03 Jan Fundamentals of Economy Weakening
The madness in the markets continues once again this morning, with stocks down sharply in early morning trading. The major argument that investors have used to justify the on-going bull market is that the fundaments of the U.S. economy have remained strong. However, we are now seeing signs that this statement may no longer be true. Look at what happened with Apple, missing expectations by $5 billion. The stated reason for the miss was heavily attributed to a slowdown in China. With China being the second largest world economy, that’s a clear sign of trouble ahead. Although most major economists still predict reasonable strength in the U.S. economy, I remain on the small island of people who have grave concerns for the near future.

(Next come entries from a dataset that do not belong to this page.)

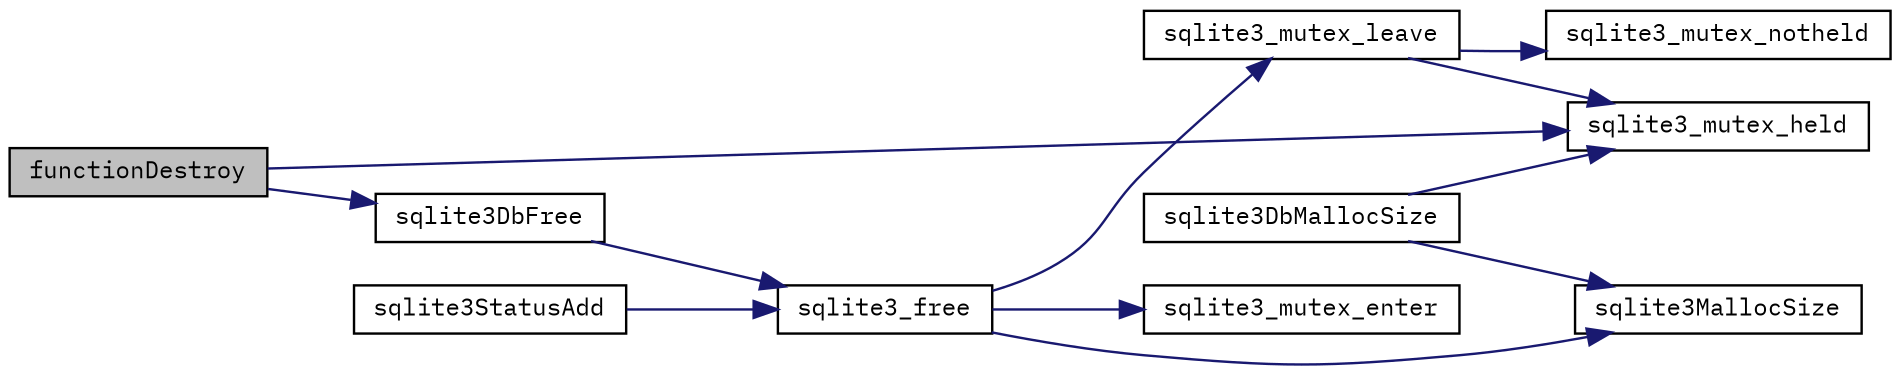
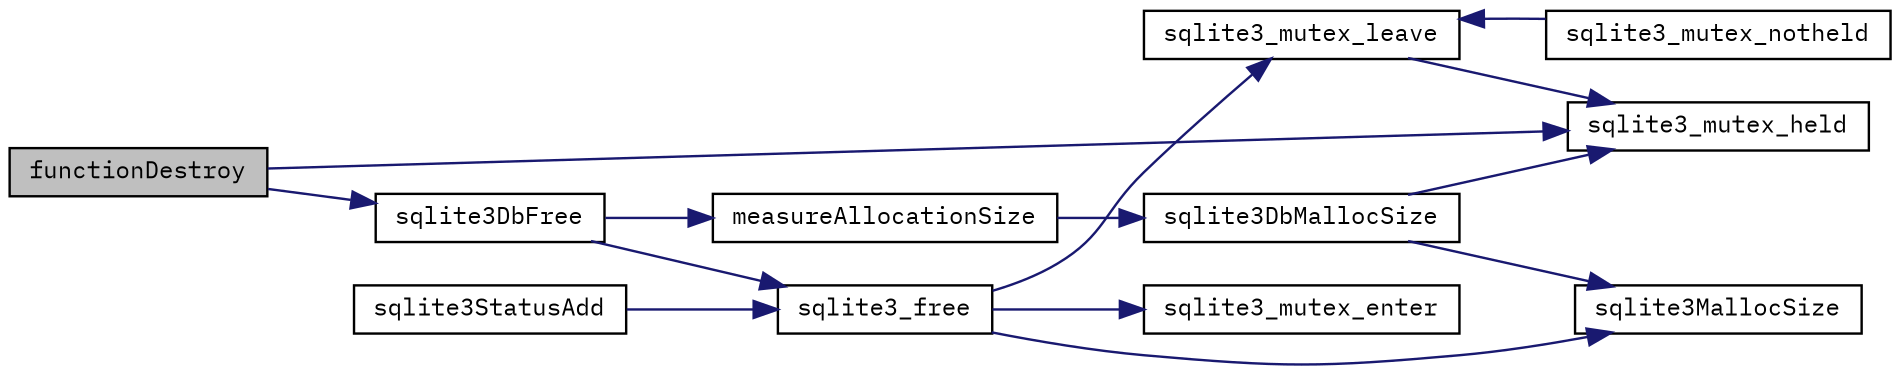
  digraph {
    fontname="IBM Plex Mono"
    rankdir=LR
    node [color=black fillcolor=white fontname="IBM Plex Mono" fontsize=10 shape=record style=filled]
    edge [color=midnightblue fontname="IBM Plex Mono" fontsize=10 labelfontname=FreeSans labelfontsize=10 style=solid]
    n1 [fillcolor=grey75 fontcolor=black height=0.2 label=functionDestroy width=0.4]
    n2 [height=0.2 label=sqlite3DbFree width=0.4]
    n3 [height=0.2 label=sqlite3_mutex_held width=0.4]
+   n4 [height=0.2 label=measureAllocationSize width=0.4]
    n5 [height=0.2 label=sqlite3_free width=0.4]
    n6 [height=0.2 label=sqlite3DbMallocSize width=0.4]
    n7 [height=0.2 label=sqlite3MallocSize width=0.4]
    n8 [height=0.2 label=sqlite3_mutex_enter width=0.4]
    n9 [height=0.2 label=sqlite3_mutex_leave width=0.4]
    n10 [height=0.2 label=sqlite3StatusAdd width=0.4]
    n11 [height=0.2 label=sqlite3_mutex_notheld width=0.4]
    n1 -> n2
    n1 -> n3
+   n2 -> n4
    n2 -> n5
+   n4 -> n6
    n5 -> n7
    n5 -> n8
    n5 -> n9
    n6 -> n3
    n6 -> n7
    n9 -> n3
-   n9 -> n11
+   n11 -> n9
    n10 -> n5
  }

This morning’s ADP report showed that a whopping, 271,000 new jobs were created in the month of December. Given what has been happening in the markets, I’m going to guess this number was inflated to accommodate holiday staffing needs. I would expect to see a thinning of seasonal employees in the first quarter of 2019. Further, the panic in the stock market will also have an impact on the psychology of consumers. When stocks are climbing higher, consumers spend more freely. However, when the stock market falls, the opposite is true. Especially retired consumers who rely on their investments to support their lifestyles. This represents a reasonable percentage of all consumers. When baby boomers hurt, the economy will feel the impact.
There is no need to immediately rush to lock. However, in a market with such high volatility, I caution to be careful if you are floating your interest rate. Sentiment can reverse quickly. Further, if the federal government shutdown comes to an end today, we could see stocks respond positively. This will hurt the bond market and add upward pressure to interest rates.